Eakins was looking off in the distance now, over the cliff. He seemed to have forgotten about Eugene.

"A crowd of people rushed at me, bowing and swooning; another group ran screaming into the hills. Some came with malice, but they were restrained by cooler heads and pinned to the ground. I tried to ward them off as respectfully as I could, but as soon as I raised my hands, everyone fell to the ground. Out of fear, perhaps, or awe, or some unidentifiable spiritual fervor. But who were these people? They were parents and children and grandchildren. They were lovers and enemies, rivals and friends; they were explorers, college students, scientists, doctors, patients, academics, writers, firemen, and steel mill workers. Mississippian poets, New Orleans river salesmen, New York admen, French plumbers, Aztec princesses, Slavic mobsters, and South African schoolteachers. The largest group, of course, was the throng of beautiful women, who seemed to have stepped right out of my own fantasies.

"There were hundreds of them and they kept racing through the shadowy grove from the valley behind it, running toward me and falling before they came too close. And I recognized every one. Because I had created them all. They were my characters, from my books — the heroes and the extras alike, all together in that valley, praying to me and bowing and laughing and screaming and chanting as if they had witnessed the coming of the Lord."

Eugene narrowed his eyes at Eakins, trying to figure out whether he was joking. But Eakins looked solemn and determined. His breath had settled into a normal rhythm and he grew increasingly animated, punctuating his speech with forceful air punches.

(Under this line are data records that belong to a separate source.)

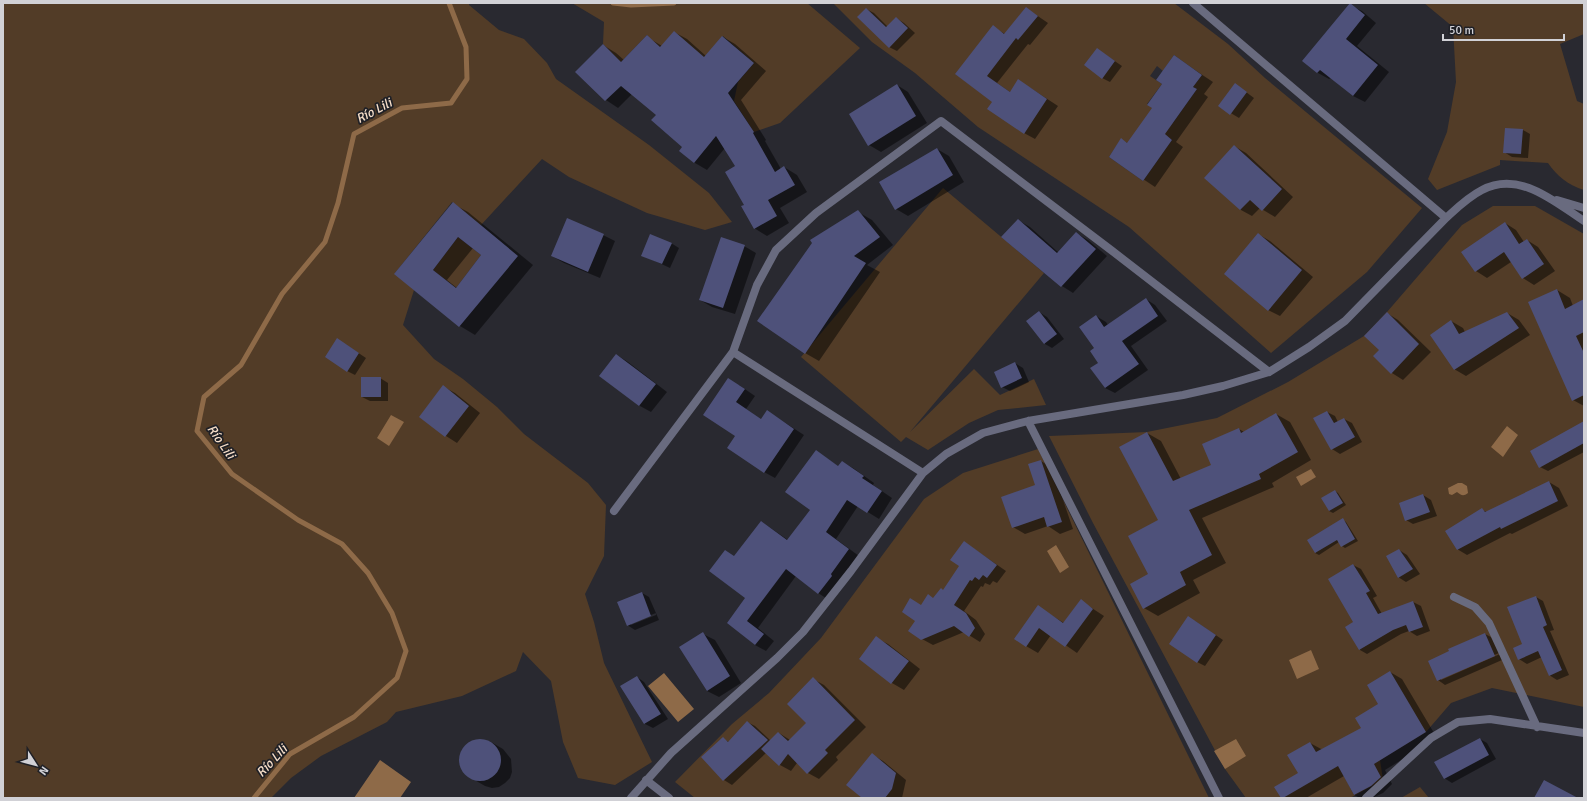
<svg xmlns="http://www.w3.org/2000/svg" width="1587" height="801" viewBox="0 0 1587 801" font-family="Signika,sans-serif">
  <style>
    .green { fill: #523c27; fill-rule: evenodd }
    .water { fill: #8e6a48 }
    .shadow { fill: #0007; fill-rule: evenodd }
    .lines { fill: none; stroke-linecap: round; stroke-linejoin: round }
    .stream { stroke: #8e6a48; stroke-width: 5 }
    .building { fill: #4e517a; fill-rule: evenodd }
    .street { stroke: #696b7f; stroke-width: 8 }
    .labels { text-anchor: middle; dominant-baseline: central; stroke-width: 3.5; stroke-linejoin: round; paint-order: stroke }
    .water-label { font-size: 13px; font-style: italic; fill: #f7dfca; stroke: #1f2026 }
  </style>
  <rect width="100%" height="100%" fill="#292930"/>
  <path class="green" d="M3 3H469V5L499 30 524 39 547 63 556 79 649 145 709 193 732 222 705 230 647 213 569 177 542 159 481 225 452 202 395 273 414 290 403 325 434 359 463 379 497 407 524 434 588 483 606 505 604 556 585 594 594 622 604 663 652 762 615 785 578 778 563 742 551 681 523 652 516 671 462 696 396 712 387 722 321 756 291 778 271 798H3Z
    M572 3H807L860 48 780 123 754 132 734 101 738 82 754 63 723 36 678 88 647 35 621 62 603 44 604 22Z
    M833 3H1174L1228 44 1265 78 1422 208 1367 272 1271 353 1129 227 978 127 915 73 872 42ZM1174 55 1202 75 1193 87 1197 89 1173 123 1147 104 1162 84 1150 76 1157 66 1163 71ZM1144 120 1172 140 1143 181 1109 157 1121 139 1137 150Z
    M1424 3H1584V34L1560 44 1577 101 1584 104V190C1568 185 1557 176 1548 163L1500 160V165L1437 190 1428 179 1447 132 1456 82 1453 27Z
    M943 188 1044 273 910 432 974 369 1000 395 1034 379 1046 405 998 410 969 423 928 450 906 437 901 442 801 357Z
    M1493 206H1535L1584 234V707L1492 688 1451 703 1426 732 1380 760 1383 780 1350 798H1246L1225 769 1093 523 1049 436 1147 432 1217 418 1288 382 1364 336 1387 312 1462 225Z
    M458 237 481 255 456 288 433 270Z
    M1038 449 1209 798H695L675 782 732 724 769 693 821 638 924 499 963 473Z
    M1420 787 1429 798H1401Z"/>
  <path class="water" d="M391 415 404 422 389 446 377 438Z
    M1507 426 1518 435 1503 457 1491 447Z
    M1311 469 1316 477 1301 486 1296 477Z
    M1458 483H1462L1467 486 1468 493C1463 497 1461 495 1457 492L1452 495 1449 494 1448 488Z
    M1056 545 1069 567 1060 573 1047 551Z
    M1311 650 1319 669 1297 679 1289 660Z
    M664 673 694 709 678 722 648 686Z
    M1236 739 1246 756 1225 769 1214 751Z
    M380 760 411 782 400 798H354Z"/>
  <path class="shadow" d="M1350 5 1362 11 1376 23 1357 46 1389 72 1365 102 1353 96 1331 78 1329 79 1318 73 1304 61Z
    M1026 8 1048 23 1030 45 1028 44 997 83 1010 92 1029 87 1058 106 1035 139 1024 133 993 102 956 74 993 27 1005 34Z
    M866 9 874 13 888 27 896 18 904 23 915 33 897 51 889 47Z
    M674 32 687 39 706 56 723 37 735 44 766 71 741 100 766 140 765 141 781 169 784 167 797 175 807 192 780 208 789 223 767 236 754 228 745 205 736 166 725 148 707 170 695 163 680 151 684 147 657 115 632 94 618 108 606 100 577 72 603 45 616 53 624 60 647 37 662 46Z
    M1097 49 1122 66 1110 82 1102 78Z
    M1175 57 1213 82 1204 94 1208 97 1176 142 1183 147 1155 187 1110 157 1122 140 1128 144 1154 108Z
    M897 85 908 92 927 123 881 152 869 145Z
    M1242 89 1254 98 1239 118 1219 106Z
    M1523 130 1530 134 1528 158 1512 157 1504 152Z
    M1234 146 1246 153 1293 197 1275 217 1260 208 1252 216 1241 210 1206 178Z
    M937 149 949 156 964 182 908 216 896 209Z
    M453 204 468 212 533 265 475 335 460 326 396 273ZM473 248 483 255 457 288 447 280Z
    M858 212 872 220 893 245 867 265 880 272 819 361 805 353Z
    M1018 220 1030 227 1059 253 1076 233 1088 240 1107 256 1073 293 1062 286Z
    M1505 223 1516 230 1524 242 1527 240 1538 247 1555 271 1534 285 1523 278 1511 262 1487 278 1476 271Z
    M1258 234 1270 241 1313 277 1280 316 1268 310Z
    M603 235 615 241 600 278 564 263 552 256Z
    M671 243 679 248 670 268 642 255Z
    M744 246 756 253 735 314 712 307 700 300Z
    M1557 290 1570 298 1573 306 1584 301V406L1573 400Z
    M1146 299 1155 305 1167 321 1131 346 1148 370 1115 393 1105 388 1095 349 1096 316 1106 322 1108 325Z
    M1039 312 1047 317 1064 339 1052 348 1045 344Z
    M1387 313 1398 320 1431 352 1403 380 1392 373 1374 356 1380 350Z
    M1507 313 1519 320 1530 335 1466 376 1454 369 1451 321 1463 328 1465 332Z
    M345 344 366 358 355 375 347 371Z
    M617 355 628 362 667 392 651 412 640 406 601 375Z
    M1015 363 1023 368 1029 382 1010 391 1002 387Z
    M380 378 388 383V401H370L362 397Z
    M739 385 755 396 746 409 762 420 767 411 804 435 775 478 764 472 737 436 705 414Z
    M444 387 455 393 480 413 457 443 446 436 420 417Z
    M1327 412 1335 416 1338 422 1344 419 1352 423 1362 442 1340 454 1332 449Z
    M1276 414 1290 422 1311 460 1272 483 1274 487 1202 518 1226 563 1193 580 1200 593 1158 616 1144 608 1159 521 1147 433 1161 441 1181 479 1212 466 1239 429 1244 432Z
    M1584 426V452L1548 471 1540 467Z
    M816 451 839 467 842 462 853 468 874 483 873 485 892 498 879 519 858 506 836 539 859 556 829 600 818 593 796 576 758 628 774 641 766 651 755 645 729 623 747 598 735 556 762 522 788 540 811 510Z
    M1041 461 1052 468 1073 529 1060 534 1048 526 1025 534 1013 527 1037 486Z
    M1549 482 1559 488 1568 506 1512 534 1510 533 1467 555 1457 549 1482 510 1487 512Z
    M1335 491 1338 493 1346 505 1333 513 1329 511Z
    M1423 495 1431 500 1437 516 1413 524 1406 520Z
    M1343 520 1346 522 1358 541 1345 548 1342 546 1339 542 1319 555 1315 553Z
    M964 542 1006 571 997 583 993 581 990 585 985 583 983 587 981 586 964 611 976 620 985 634 980 642 964 632 933 645 922 639 916 620 921 606 934 599 944 591 960 566Z
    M1399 550 1407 555 1420 574 1406 582 1398 577Z
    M1353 565 1361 569 1377 596 1373 598 1382 614 1413 602 1421 606 1430 631 1417 636 1409 631 1401 634 1367 654 1360 650 1355 622Z
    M642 593 649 597 659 620 635 630 627 625ZM656 613V615L631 625V623Z
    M1536 597 1543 601 1554 630 1550 631 1569 675 1557 680 1549 675 1542 657 1527 664 1519 659Z
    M1081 601 1104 616 1077 653 1051 635 1038 653 1026 646 1038 607 1064 623Z
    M1195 621 1223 640 1205 666 1197 662Z
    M703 634 715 640 741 683 719 697 707 691Z
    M1485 634 1493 638 1499 653 1441 678V680L1500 654 1502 660 1445 685 1438 680Z
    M876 638 888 644 920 669 904 690 892 683 860 659Z
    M1390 672 1402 679 1437 738 1385 770 1392 784 1383 793 1372 798H1360L1354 795 1344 776 1306 798H1282L1299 773 1310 743 1323 750 1363 729 1380 705Z
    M637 677 644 682 668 719 653 728 645 724 622 687Z
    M813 679 824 685 866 727 836 757 838 760 819 779 808 773 797 763 791 771 780 765 766 753 732 785 724 780 703 758 723 739 729 742 747 722 755 726 771 741 779 733 790 740 807 723Z
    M1480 739 1487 743 1496 759 1452 783 1444 778Z
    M477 740H485L491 742 503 749 511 759 512 772 510 778 505 783 499 787 492 788 485 786 466 775 462 769 459 762 460 754 464 747 470 742Z
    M873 755 883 761 906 780 902 798H864Z"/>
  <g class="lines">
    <path class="stream" d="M613 3 631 5 674 3
      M254 798 290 754 354 717 397 678 406 651 392 613 368 573 342 544 298 520 232 474 197 431 204 397 241 365 282 294 325 242 338 203 354 134 402 108 451 103 467 79 466 47 449 3"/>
  </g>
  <path class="building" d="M1350 3 1365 15 1346 39 1378 65 1353 96 1320 70 1317 73 1302 61Z
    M1026 7 1038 16 1018 40 1016 38 987 76 1010 92 1018 79 1047 99 1024 134 987 109 992 102 955 74 993 25 1004 34Z
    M866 8 886 27 896 17 908 28 889 48 857 17Z
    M674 31 704 57 722 36 754 63 728 93 754 132 753 133 775 172 784 166 795 185 768 200 777 216 754 229 741 206 744 205 725 172 735 166 716 136 694 163 679 151 682 147 651 120 656 115 621 86 605 101 575 72 603 44 621 62 647 35 660 47Z
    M1097 48 1115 61 1102 79 1084 65Z
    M1174 55 1202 75 1193 87 1197 89 1165 134 1172 140 1143 181 1109 157 1121 138 1127 143 1152 108 1147 105 1162 84 1156 80Z
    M1235 83 1247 92 1230 115 1218 106Z
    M897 84 916 116 868 146 849 114Z
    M1505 128 1523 129 1521 154 1503 153Z
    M1234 145 1282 189 1262 211 1250 200 1240 210 1204 178Z
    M937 148 953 175 895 210 879 182Z
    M453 202 518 256 459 327 394 274ZM458 237 481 255 456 288 433 270Z
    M858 210 880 237 854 256 866 263 805 354 757 321 812 243 810 240Z
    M567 218 604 234 588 272 551 256Z
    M1018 219 1057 253 1076 232 1096 249 1061 287 1001 237Z
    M1505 222 1519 244 1527 239 1544 264 1522 279 1504 252 1475 272 1461 252Z
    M1258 233 1302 270 1268 311 1224 274Z
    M650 234 672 243 662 264 641 256Z
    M721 237 745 245 723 308 699 300Z
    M1557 289 1565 309 1584 299V332L1576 336 1584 353V395L1572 401 1528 302Z
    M1146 298 1158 316 1122 341 1139 364 1105 388 1090 368 1098 363 1090 351 1094 348 1079 327 1096 315 1104 327Z
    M1039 311 1057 334 1044 344 1026 321Z
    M1387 312 1419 344 1391 374 1373 356 1379 350 1364 336Z
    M1507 312 1519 328 1454 370 1430 335 1451 320 1459 334Z
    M337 338 359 353 347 372 325 357Z
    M616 354 656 384 639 406 599 376Z
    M1015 362 1022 378 1001 388 994 372Z
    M361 377H381V397H361Z
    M728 378 745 389 736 402 761 419 767 410 794 429 764 473 727 448 735 436 703 415Z
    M443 385 469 406 445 437 419 417Z
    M1327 411 1334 423 1344 418 1355 437 1331 450 1313 418Z
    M1276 413 1298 452 1259 474 1261 479 1189 510 1212 555 1180 572 1186 585 1143 609 1130 584 1148 574 1128 536 1158 520 1119 447 1147 432 1173 481 1211 465 1202 444 1239 428 1241 433Z
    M1584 421V443L1539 468 1530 451Z
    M816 450 838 466 842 461 864 476 862 478 882 491 867 513 847 500 826 532 849 549 831 574 832 576 818 594 786 569 747 621 764 634 755 645 727 623 745 598 709 571 725 550 734 556 761 521 787 540 810 510 785 492Z
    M1041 460 1062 522 1047 527 1044 517 1012 528 1001 497 1035 485 1028 464Z
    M1549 481 1558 501 1501 529 1500 527 1457 550 1445 531 1482 508 1485 512Z
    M1335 490 1343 503 1329 511 1321 498Z
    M1423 494 1430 512 1405 521 1399 503Z
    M1343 518 1355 539 1341 547 1337 540 1315 553 1307 540Z
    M964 541 997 565 987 578 983 575 979 580 975 577 972 581 970 580 954 605 966 613 975 628 969 637 954 626 921 640 908 631 915 621 902 612 910 598 921 605 928 594 933 598 941 588 943 590 959 566 950 560Z
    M1399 549 1413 569 1398 578 1386 556Z
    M1353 564 1370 591 1366 593 1378 614 1413 601 1423 627 1409 632 1406 625 1393 630 1359 650 1345 627 1353 622 1328 579Z
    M642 592 651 616 627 626 617 602Z
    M1536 596 1547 625 1543 627 1562 670 1549 676 1538 651 1518 660 1513 648 1522 644 1507 607Z
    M1081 599 1093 609 1065 647 1039 628 1026 647 1014 639 1038 605 1063 623Z
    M1188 616 1216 635 1197 663 1169 644Z
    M703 632 730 676 707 691 679 647Z
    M1485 633 1495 656 1437 681 1428 661 1449 651 1448 649Z
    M876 636 909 661 891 684 859 659Z
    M1390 671 1426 732 1374 764 1381 777 1371 786 1354 795 1338 766 1283 798H1281L1274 787 1298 773 1287 755 1310 742 1316 752 1361 728 1355 718 1378 704 1367 685Z
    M637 676 661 714 644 724 620 686Z
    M813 677 855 720 825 750 828 753 807 774 788 754 779 766 761 749 778 732 788 741 806 723 787 704Z
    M747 721 768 740 723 781 701 757 723 737 728 742Z
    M1480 738 1489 755 1444 779 1434 762Z
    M459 760a21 21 0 1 1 42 0a21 21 0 1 1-42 0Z
    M872 753 896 773 892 789 885 798H862L846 785Z
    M1544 780 1578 798H1534Z"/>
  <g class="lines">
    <path class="street" d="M1193 3 1446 218
      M1557 200 1584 208
      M733 352 923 473
      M1028 421 1219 798
      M614 511 733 352 757 285 776 250 816 213 941 121 1111 250 1269 372
      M1454 597 1475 607 1489 623 1537 727
      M646 780 669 798
      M631 798 671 753 777 658 803 632 851 571 923 473 946 454 983 433 1028 421 1183 395 1223 386 1269 372 1309 347 1345 321 1446 218C1457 208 1468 197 1482 190 1519 170 1555 202 1584 221
      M1366 798 1431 738 1458 722 1490 719 1584 733"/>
  </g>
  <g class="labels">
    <g class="water-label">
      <text transform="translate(374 111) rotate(-28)">Río Lili</text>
      <text transform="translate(221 442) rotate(55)">Río Lili</text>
      <text transform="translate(272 761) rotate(-47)">Río Lili</text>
    </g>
  </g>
  <rect width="1587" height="801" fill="none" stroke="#d1d1d6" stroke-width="8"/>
  <g transform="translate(36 765) rotate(126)" stroke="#1f2026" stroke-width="3" paint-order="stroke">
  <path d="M0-3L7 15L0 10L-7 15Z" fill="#d1d1d6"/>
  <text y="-6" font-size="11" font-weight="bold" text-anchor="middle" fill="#d1d1d6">N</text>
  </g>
  <path d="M1443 34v6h121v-6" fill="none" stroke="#d1d1d6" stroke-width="2"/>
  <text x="1449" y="34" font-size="12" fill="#d1d1d6" stroke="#1f2026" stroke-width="3" paint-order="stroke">50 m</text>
</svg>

"They led me in a dancing, jangling procession through the grove." His voice was booming. "We came to a muddy, godforsaken pit at the back of the valley. It looked like a refugee camp. Several fallen trees, covered by rags blowing in the sea breeze, were propped up in ramshackle lean-tos. Small children played in the dirt, their faces covered with mud and their feet cut by pebbles. Elderly people, too ill or decrepit to have joined the procession, glared balefully from under their tents. Lazy flies circled their heads. It was painful to see such disgraceful indigence in this bright and healthful setting.

"Yet despite their altered appearances and torn garments, I knew them all. These children here were the nephews of Squire Froth from The House of Leicester —and there were the Squire and Baronet Leicester themselves, warming their hands by a dying bonfire. The whole Botton family was there, old blind Keftir and his nurses, little Twiffle and his milk maidens were debating something fierce with Octavian Caesar and Franklin Acton, and there, in loose groups, were Esquire and Jeb Pickett and the private eye Jaymes Silk and Marie Mallon, the young thief Turk and his little girlfriend Alcida, Trace Burnhoof, and Audrey, the inbred cousin of the revolutionary hero Jean D'Artagnan, who was then yelling something at me in a crude, hysteric French. I could go on and on, but you get the point. They were all there, all of my characters, living together in this ragtag camp in various stages of disintegration, prostration, and decrepitude.